THE WASHINGTON TIMES
When Camille Paglia was introduced last week at the American Enterprise Institute, Christina Hoff Sommers noted that the lecture had the “characteristically modest in scope” title of “Art, Politics and Religion in America Today.”
A professor at the University of the Arts in Philadelphia, Miss Paglia’s fifth book, “Break, Blow, Burn,” is a discussion of 43 of what she deems the greatest poems in the Western canon. The following are excerpts from her lecture and her responses in a question-and-answer period:
I just spent five years on this book “Break, Blow, Burn,” keeping a very low profile because I felt it was absolutely necessary to go directly to the general audience on a question of art. I’m trying to put in front of general readers examples of art.
I go from Shakespeare to Joni Mitchell’s “Woodstock” at the very end in order to encourage a kind of direct engagement with art which I feel that campus ideologies have not permitted for a very long time. …
I am a secular humanist. I am a lapsed Catholic and an atheist. However, I believe, as much as the new pope, that secular humanism is sick, it is spiritually empty. Part of the problem is that the left has tried to elevate politics … over all other aspects of culture. Particularly for me as a humanities professor, art has been the victim of this over the past three decades. …
What I would say to conservatives is that it’s really incorrect for you to laud the canon and demand for its reintroduction without embracing the other part of the canon in Western culture, and that is the visual arts tradition in the Greco-Roman line … where the nude and where the eroticism of the body are very, very important. What I see coming from conservatives is a tendency to censor, and a kind of sanitization of what the history of art means, which means you have to edit out an incredible amount from the canon, from Donatello and Michelangelo’s nudes through Titian, Caravaggio to the 19th century Delacroix, Manet, Renoir, et cetera. Is that what conservatism means in education?
But then to the left, I want to say, you have vandalized art in this period of identity politics, another part of the legacy of the 1960s. Politics began to feel that art was merely a servant of its own agenda on campus. That is when the universities went very seriously astray, when the humanities began to become corrupted, and that’s how they marginalized themselves. …
Art lasts. … It’s a spiritual resource.
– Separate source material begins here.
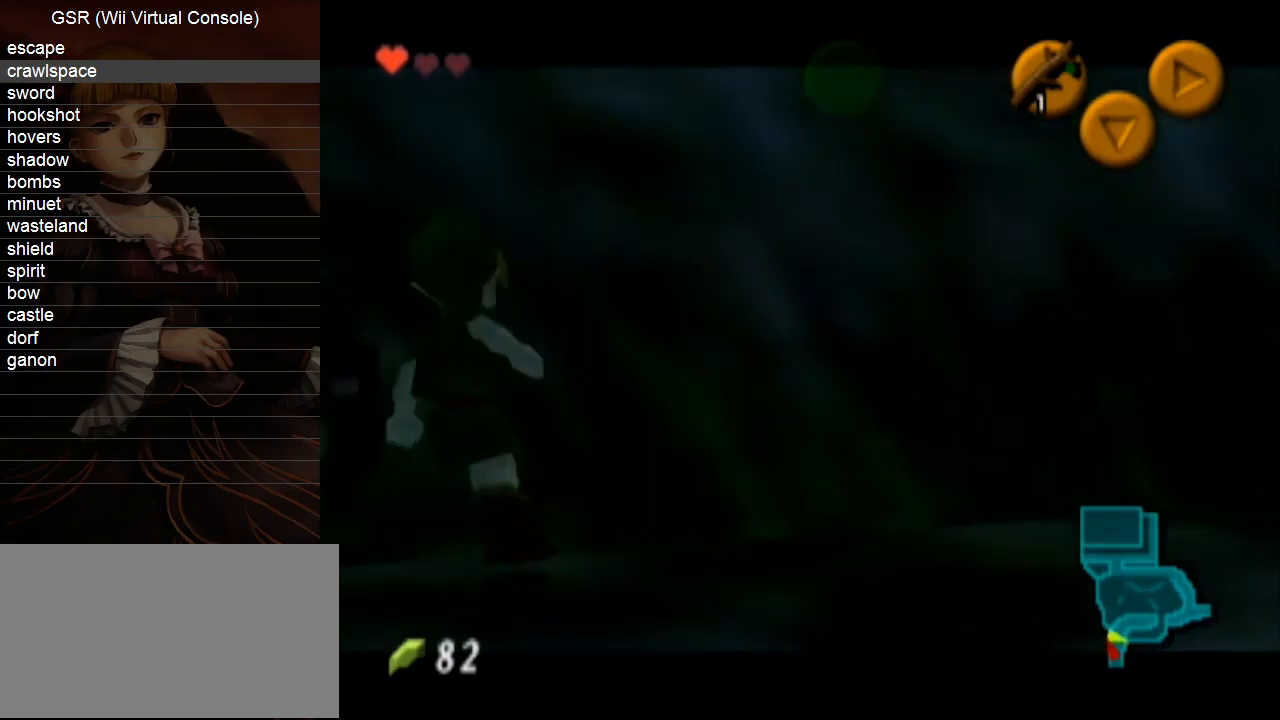
{"buttons": [], "left_stick": "up", "right_stick": "center", "events": [[67, "Y", "up"]]}
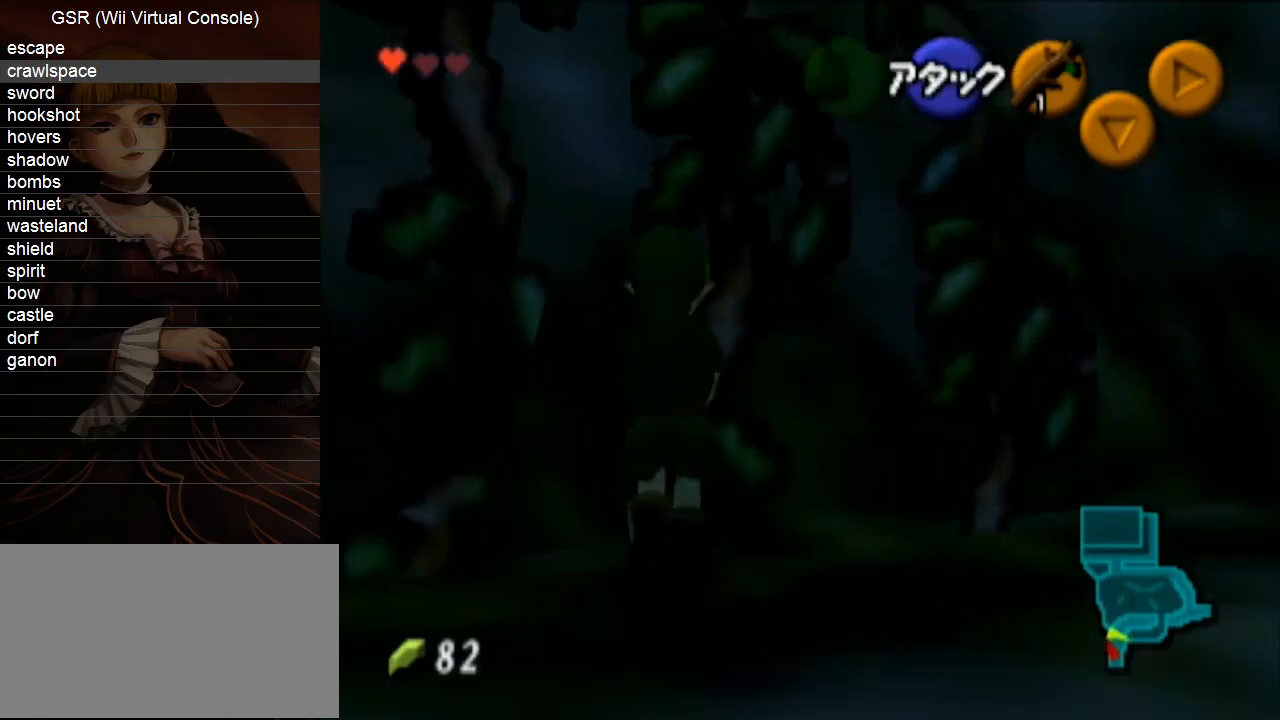
{"buttons": [], "left_stick": "up-right", "right_stick": "center", "events": [[250, "left_stick", "up-right"]]}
But no, no, no — over the last 30 years on American campuses, the idea of the best or the greatest was just thrown out as relative, subjective, based on political considerations and so on.
Identity politics has to go. We’ve got to bring back the idea that all of art belongs to all people. And that we don’t want a situation where young women are being encouraged to read only works by women. What is the end result of that? A lot of bad poetry. …
I have poems by Langston Hughes and Jean Toomer that are from the Harlem Renaissance at its height. These are African-American poets who saw the whole history of poetry as part of their property, their intellectual property. They drew from it, they were inspired by it. And that’s why those poems are as good as they are, because they did not confine themselves simply to writing by African-Americans.
But now today, you have young people, aspiring writers, aspiring artists who are being given very, very thin porridge. They are not being exposed to the best that has been written, to the best that has been created in the visual arts. So I’m very, very concerned about the future of the American arts. Art defines a civilization, and I do not see where our future artists are going to come from.
At the present moment, young people are surrounded by a popular culture that’s in a very degraded state. I no longer have the kind of evangelical fervor that I had for pop when I first sprang on the scene in the early ‘90s because I watched it decline over the last almost 15 years. Something has gone very, very wrong, even at the level of simple craft in the movies that are coming out of Hollywood. …
But what exactly is culturally nourishing in young people’s environment? Design has become a substitute, but design has no spiritual message, it has no spiritual content to it. And I maintain that art has a spiritual dimension, and that is what has not been acknowledged in the way literature has been taught in this period of deconstruction for the past 30 years. And this is terrible and crippling for young people.